A top-eight finish at the provincial AA championships may have been a little over-ambitious, Frances Kelsey girls soccer coach Brian Johnston admitted, but the young team laid the groundwork for some future success at the tournament that wrapped up on June 1 in Campbell River.

The Breakers wound up in 15th place at the AA provincials, but with the exception of their first game, they were competitive in every contest. As well, Johnston noted, Brooks Secondary, who didn’t initially qualify through the Island tournament, and who Kelsey beat during the season, was awarded a last-minute berth when another team backed out, and finished seventh.

“It wouldn’t have been impossible [to make the top eight],” he said. “We’re probably a little bit young, mostly Grade 9s and 10s, and the size and strength made a difference.”

“We were in the mix. We were a little younger than average, and it made a bit of a difference. It was a great experience. We were never really out of any game except for the first game.”

The Breakers lost their first two matches on May 30 4-0 to South Kamloops and 3-0 to Collingwood. Collingwood, Johnston said, had probably the best individual player in the whole tournament, and she scored early in the game before being shut down by Niki Leech. The game remained close until Leech was injured with 10 minutes left, and the player she had been shadowing buried two quick goals.

The following day, Kelsey played another close game against Holy Cross, deadlocked at 1-1 until the Crusaders scored the winning goal with a minute left. The Breakers’ best player on the day, according to Johnston, was diminutive Grade 8 Cade Smith.

“She hadn’t played much at all in the first two games,” he explained. “So we brought her on for some fresh legs. She controlled the tempo and we outplayed them in the second half.”

Smith set up Kelsey’s lone goal, with a through ball that Robin De Valk Zaiss redirected into the net.

Images of plotted data:
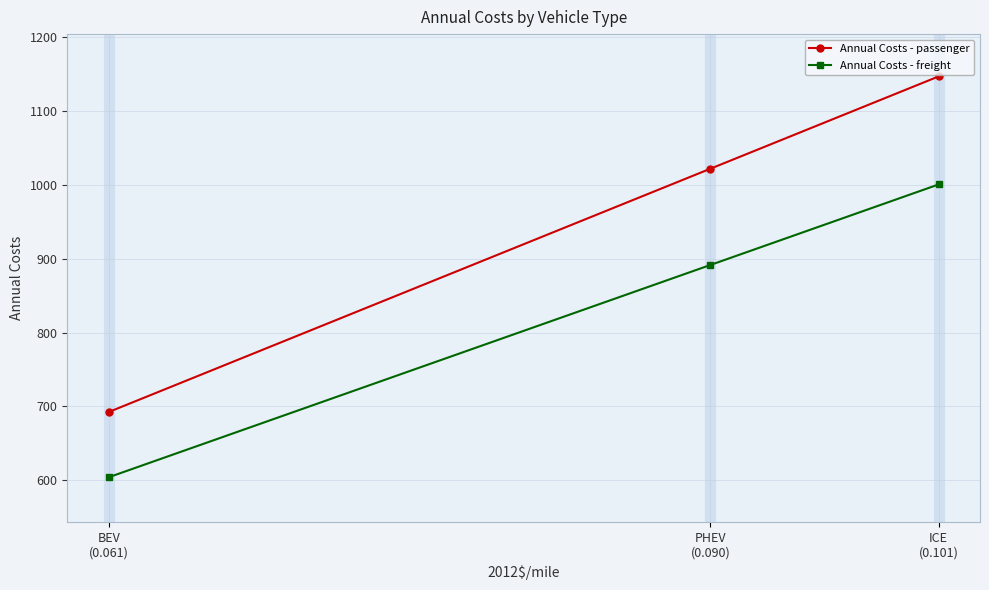

At ICE
(0.101), list the series in order from largest to smallest.

Annual Costs - passenger, Annual Costs - freight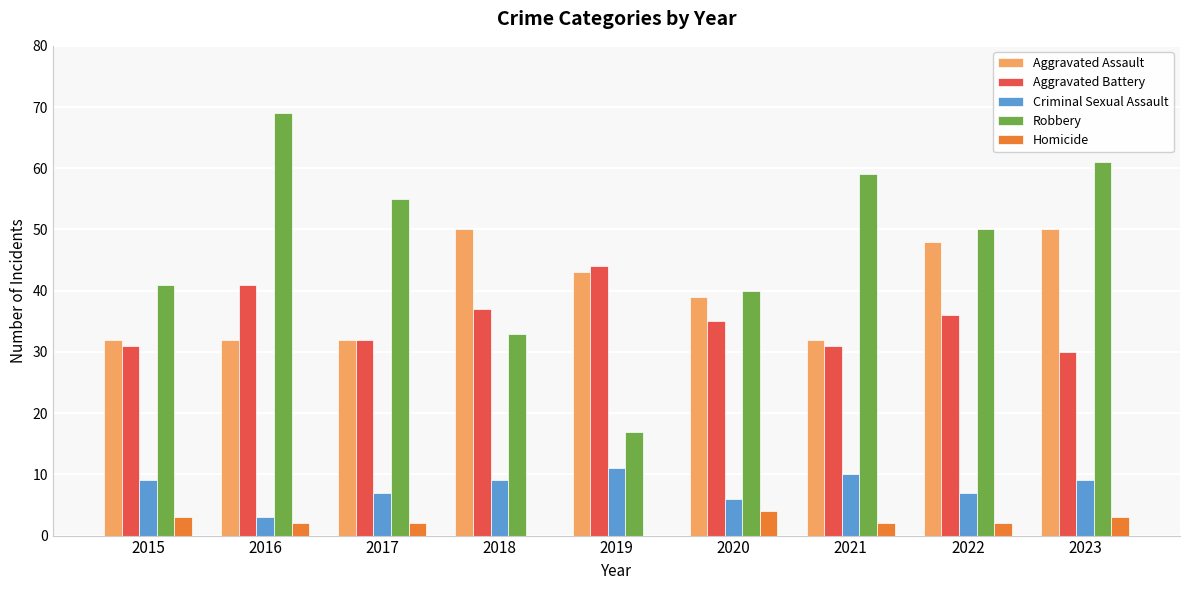

Does the chart contain stacked bars?

No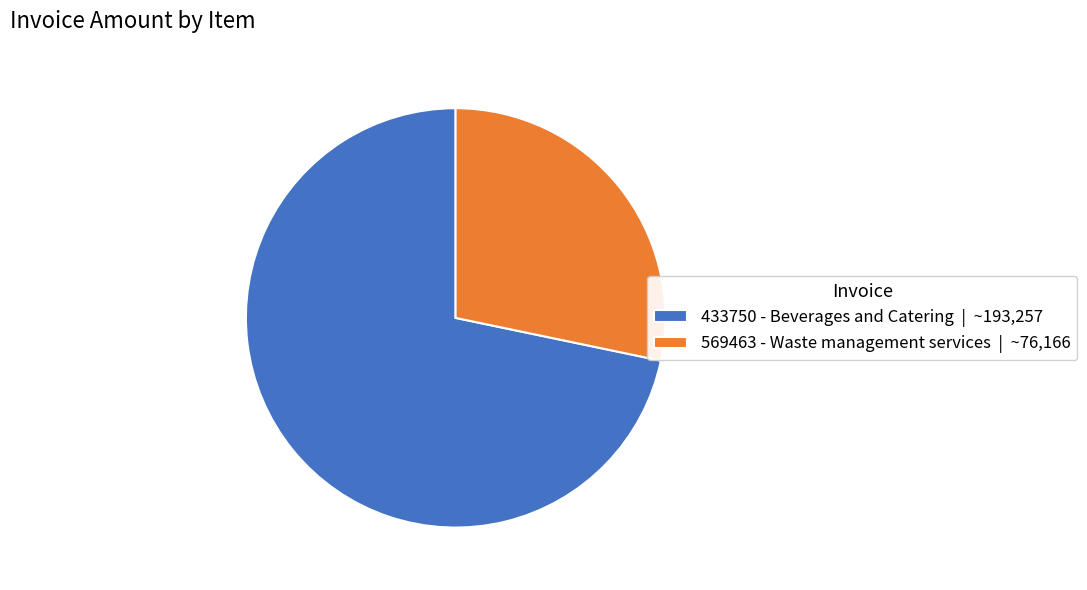

What is the ratio of the value at 569463 - Waste management services to the value at 433750 - Beverages and Catering?

0.4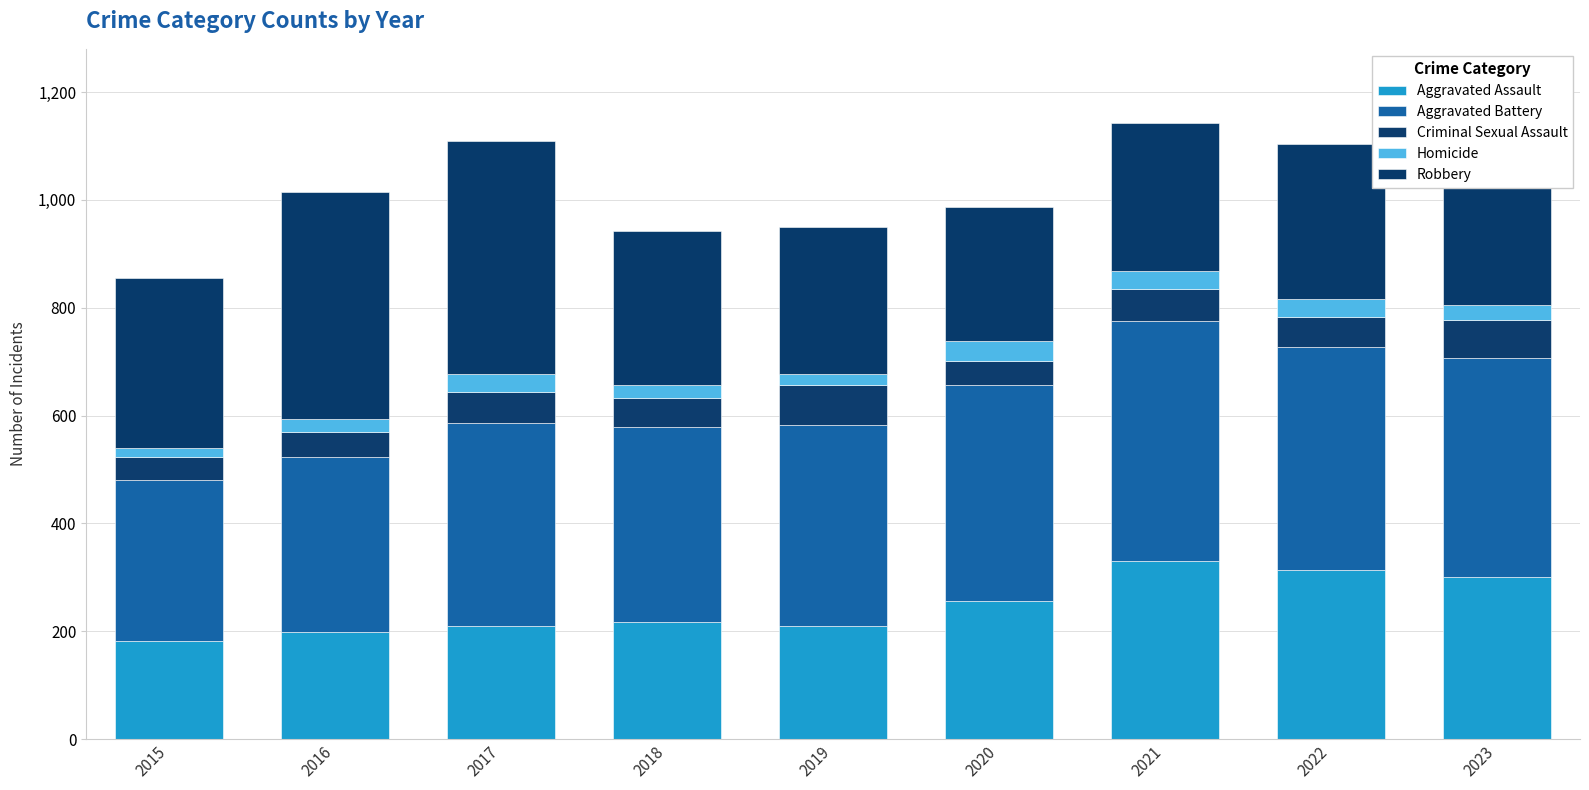

How many bars are there in total?

9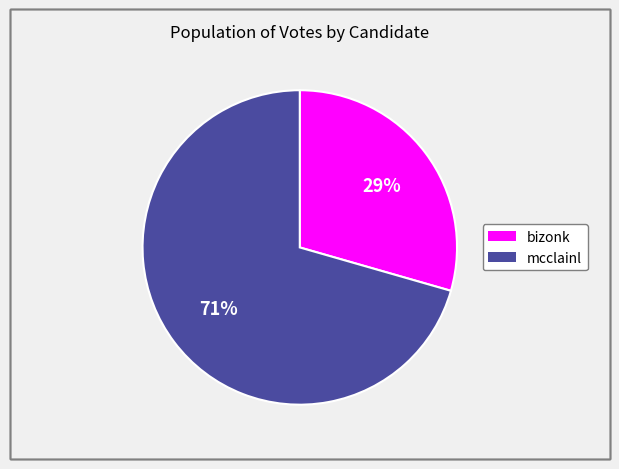

Is the sum of mcclainl and bizonk greater than half?

Yes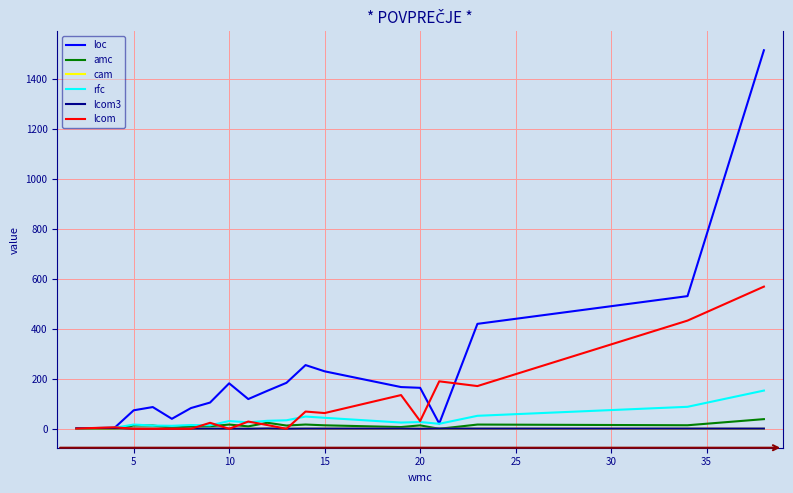

Which series has the largest range (max minus min)?

loc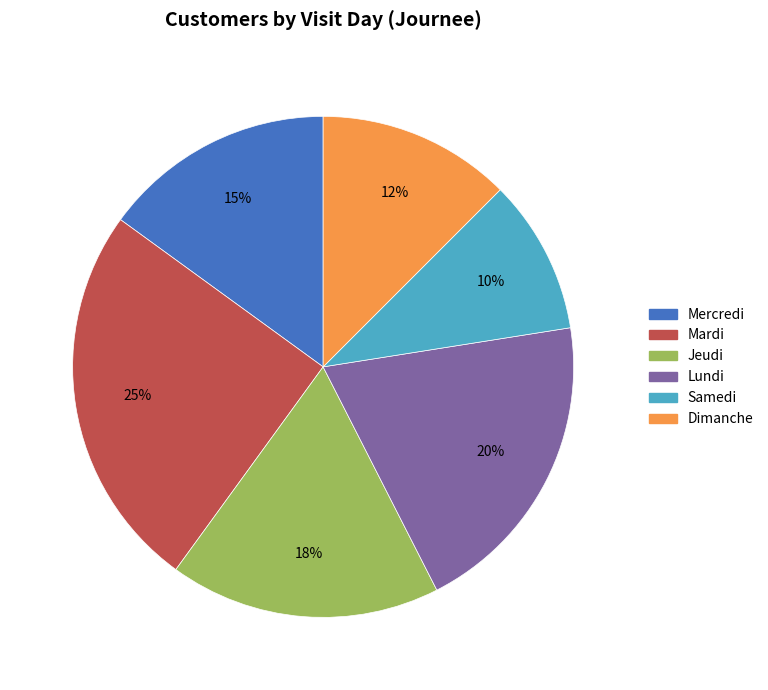

How many slices are in this pie chart?

6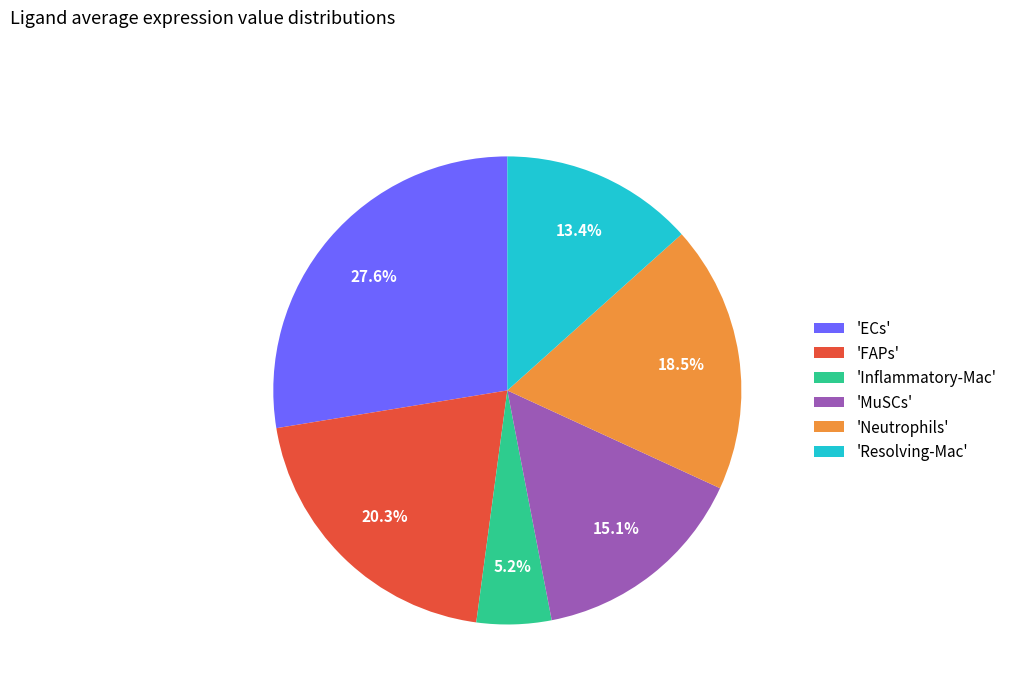

Is there any slice that represents more than half of the pie?

No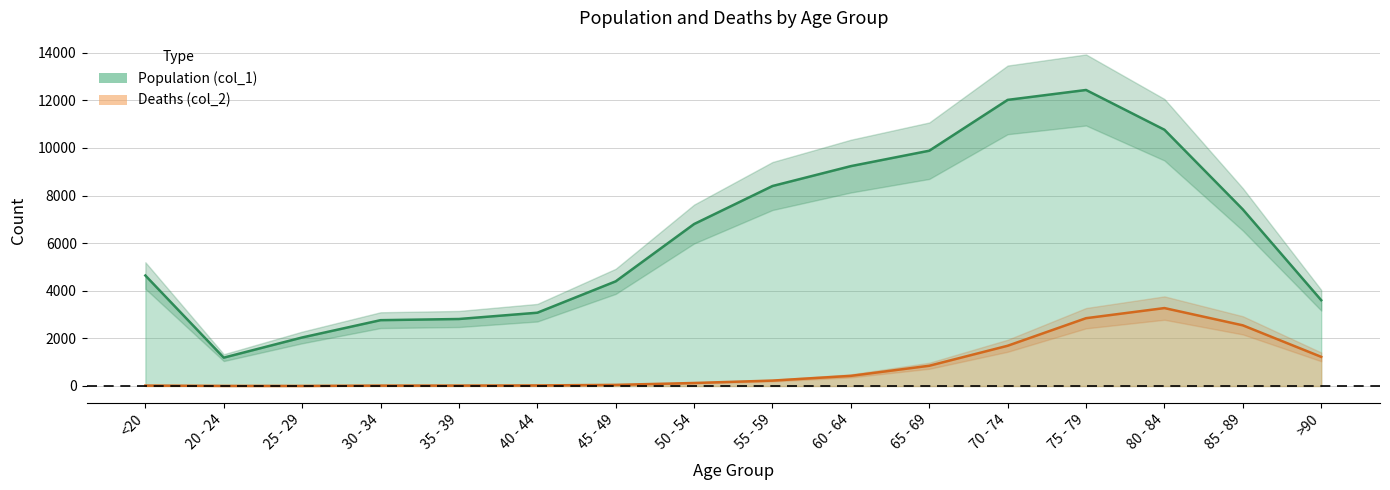

How many values in the Deaths (col_2) series exceed 227?

7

**WHAT YOU NEED TO DO:**
(1) In the soccer article, what place did the Breakers finish in at the AA provincials?
(2) Rewrite the soccer article from "A top-eight finish" up to and including "and finished seventh.", substituting "Kelsey team" for "Breakers" each time it occurs.
(3) Proceed with the soccer article, picking up right after its final sentence.
The rows come from a separate source.

**RESPONSES PER TASK:**
(1) They finished in 15th place.

(2)
A top-eight finish at the provincial AA championships may have been a little over-ambitious, Frances Kelsey girls soccer coach Brian Johnston admitted, but the young team laid the groundwork for some future success at the tournament that wrapped up on June 1 in Campbell River.

The Kelsey team wound up in 15th place at the AA provincials, but with the exception of their first game, they were competitive in every contest. As well, Johnston noted, Brooks Secondary, who didn’t initially qualify through the Island tournament, and who Kelsey beat during the season, was awarded a last-minute berth when another team backed out, and finished seventh.

(3)
“We had a lot of the play in the second half, enough to win the game,” Johnston said. “It was our best performance, for sure.”

On Friday afternoon, Kelsey opened the playoffs with a 3-1 loss to Pitt Meadows, another game that could have gone either way. Aisha Werner scored the Breakers’ goal.

“We outplayed them tactically, but size and strength was the difference,” Johnston assessed.

The Breakers closed out the tournament with a 4-2 win over L.V. Rogers in the 15th-place game. Rogers scored first, then Werner tied it up but the Nelson school went ahead again a minute later. Taya Brubacher came on in the second half and scored two goals 10 minutes apart, both on great individual efforts, and Werner added her second of the game with five minutes left.

Celia Burdet was named to the Commissioner’s 16, which Johnston felt was well-deserved.

“She played every minute of every game — she was the only one — and she still seemed to have as much legs at the end of the fifth game as at the start of the first,” the coach said.

Kelsey captain Jizelle Balae also came up big for Kelsey, filling in at goalie for the balance of the tournament after Rowan Parker aggravated an old injury. Balae is one of five players the Breakers will lose to graduation this year, along with Parker, De Valk Zaiss, Ricki-Anne Keen and Aidan Matheson.